Im Juli 1979 wurde die Rettungswache in der Bietigheimer Straße eröffnet. Aber die Einbindung durch die Rettungsleitstelle stellte sich als äußerst schwierig heraus. „Damals gab es noch eine große Konkurrenz zwischen den Rettungsdienstorganisationen“, sagt Michael Umbach. Aber Besigheim war und ist noch heute der größte ASB-Stadtverein mit den meisten Mitgliedern. Die ganze Stadt wollte diese Rettungswache, sammelte 6000 Unterschriften, der Bürgermeister insistierte, der Streit dauerte zwei Jahre. Heute ist die Besigheimer Rettungswache des ASB fester Bestandteil des Rettungsdienstplanes der Intergrierten Leitstelle. „Wir liegen strategisch gut“, sagt Michael Umbach, der noch fest mit der Wache verbunden ist. „Es ist ja fast ein Familienbetrieb“, fügt Henning Umbach hinzu.

Die Besigheimer Wache ist die einzige im nördlichen Landkreis, die Notfallsanitäter sind schnell in Bönnigheim, Löchgau, Lauffen, Brackenheim. Ein Rettungswagen mit einem Notfallsanitäter, einem Rettungssanitäter und einem Auszubildenden steht sieben Tage, rund um die Uhr bereit. Die Mitarbeiter arbeiten jeweils 12 Stunden im Zweischichtbetrieb. „Wir können die sogenannte Gebietsabsicherung innerhalb von 15 Minuten gewährleisten“, sagt Henning Umbach.

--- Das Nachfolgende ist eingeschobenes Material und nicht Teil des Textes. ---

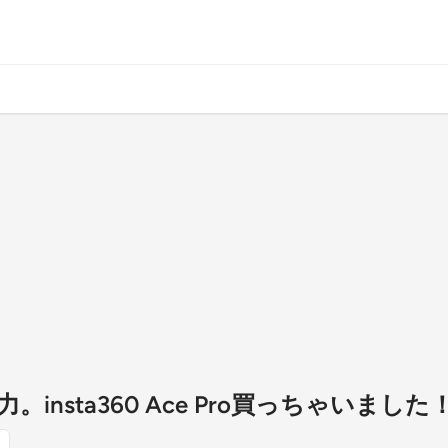
insta360 Ace Pro買っちゃいました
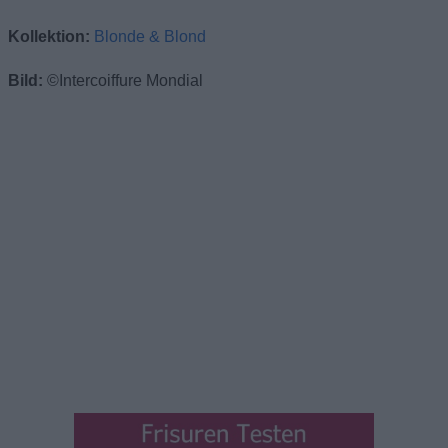
Kollektion:
Blonde & Blond
Bild:
©Intercoiffure Mondial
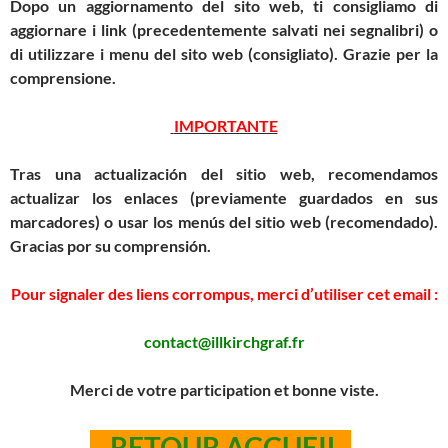
Dopo un aggiornamento del sito web, ti consigliamo di
aggiornare i link (precedentemente salvati nei segnalibri) o
di utilizzare i menu del sito web (consigliato).
Grazie per la
comprensione.
IMPORTANTE
Tras una actualización del sitio web, recomendamos
actualizar los enlaces (previamente guardados en sus
marcadores) o usar los menús del sitio web (recomendado).
Gracias por su comprensión.
Pour signaler des liens corrompus, merci d’utiliser cet email :
contact@illkirchgraf.fr
Merci de votre participation et bonne viste.
RETOUR ACCUEIL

Für die ASB-Zentrale in Besigheim steht fest, so Michael Umbach, dass am Standort festgehalten wird. Zudem, so deutet er an, soll in der Zukunft die Rettungswache modernisiert und vergrößert werden. „Das machen wir grade an vielen Standorten“, so Michael Umbach. Als erste Institution wird der ASB Region Ludwigsburg auch 2020 zweimal im Jahr neue Auszubildende annehmen. „Wir brauchen mehr Notfallsanitäter und durch zwei Ausbildungsstarts werden wir dann auch zeitversetzt ausgebildete Sanitäter bekommen“, sagt er. Die Einsatzzahlen hätten eklatant zugenommen in den letzten Jahren, es gebe kaum noch saisonale Schwankungen, außer in der Art der Erkrankungen. „Im Winter sind es eher Brüche bei Glatteis oder Schnee und im Sommer Insektenstiche“, so Michael Umbach.

Schwere Fälle zuerst

Sein Bruder Henning weiß aus der Praxis, dass viele Menschen den Rettungsdienst anrufen, „weil sie dann denken, sie kommen im Krankenhaus schneller an die Reihe, aber da liegen sie falsch, denn dort kommen die schweren Fälle zuerst dran“.

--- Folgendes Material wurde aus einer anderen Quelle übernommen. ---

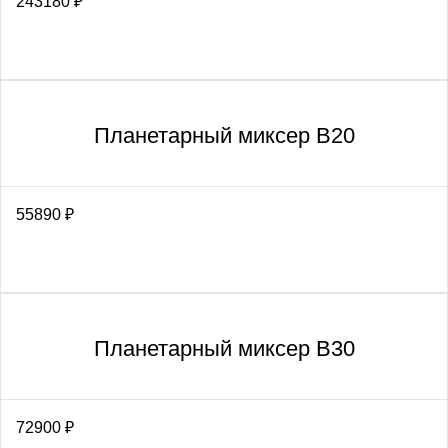
243180
₽
Планетарный миксер В20
55890
₽
Планетарный миксер В30
72900
₽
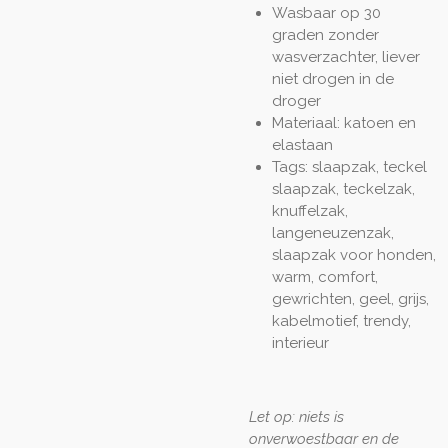
Wasbaar op 30
graden zonder
wasverzachter, liever
niet drogen in de
droger
Materiaal: katoen en
elastaan
Tags: slaapzak, teckel
slaapzak, teckelzak,
knuffelzak,
langeneuzenzak,
slaapzak voor honden,
warm, comfort,
gewrichten, geel, grijs,
kabelmotief, trendy,
interieur
Let op: niets is
onverwoestbaar en de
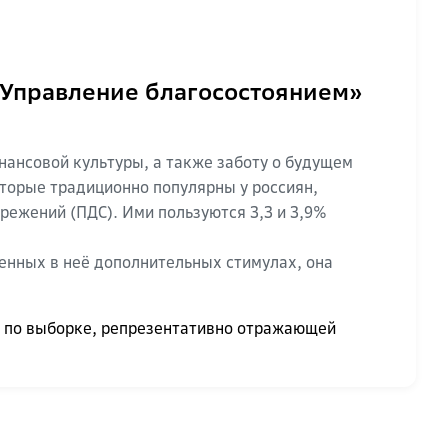
«Управление благосостоянием»
ансовой культуры, а также заботу о будущем
торые традиционно популярны у россиян,
ежений (ПДС). Ими пользуются 3,3 и 3,9%
енных в неё дополнительных стимулах, она
ек по выборке, репрезентативно отражающей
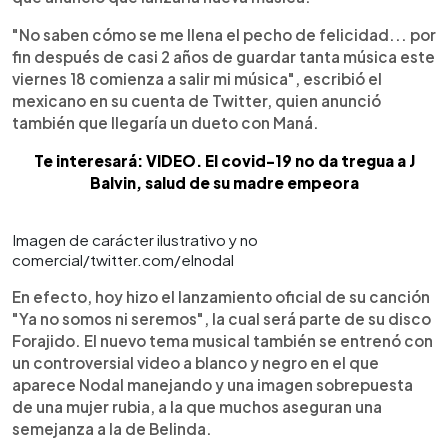
"No saben cómo se me llena el pecho de felicidad... por
fin después de casi 2 años de guardar tanta música este
viernes 18 comienza a salir mi música", escribió el
mexicano en su cuenta de Twitter, quien anunció
también que llegaría un dueto con Maná.
Te interesará: VIDEO. El covid-19 no da tregua a J
Balvin, salud de su madre empeora
Imagen de carácter ilustrativo y no
comercial/twitter.com/elnodal
En efecto, hoy hizo el lanzamiento oficial de su canción
"Ya no somos ni seremos", la cual será parte de su disco
Forajido. El nuevo tema musical también se entrenó con
un controversial video a blanco y negro en el que
aparece Nodal manejando y una imagen sobrepuesta
de una mujer rubia, a la que muchos aseguran una
semejanza a la de Belinda.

Es sei zu beobachten, so Michael Umbach, dass viele Patienten auch zum Hausarzt oder selbst in die Notfallpraxis fahren könnten. „Das hat im Vergleich zugenommen, früher ist ein Bauer mit einem Schnitt im Arm noch mit dem eigenen Traktor ins Krankenhaus gefahren, weil er dachte, er sei kein schwerer Fall und darf uns nicht rufen“, sagt Michael Umbach. „Aber wir haben die Vorgabe, jeden ins Krankenhaus zu bringen, wir schieben den Schwarzen Peter also weiter“, sagt Henning Umbach.

Für die kommenden Feiertage rechnet er mit einem höheren Aufkommen an Einsätzen. An Heiligabend seien es meist handgreifliche Familienauseinandersetzungen, die zu einem Notruf führten. „In einem Jahr hatte ich 13 Selbstmordversuche an einem Heiligabend“, erinnert sich Michael Umbach. An Silvester seien es mehr Einsätze bei Verbrennungen durch Feuerwerk, aber auch Schlägereien durch hohen Alkoholgenuss. „Und ansonsten gilt die Regel, wo viele Leute sind, passiert auch viel“, sagt Michael Umbach.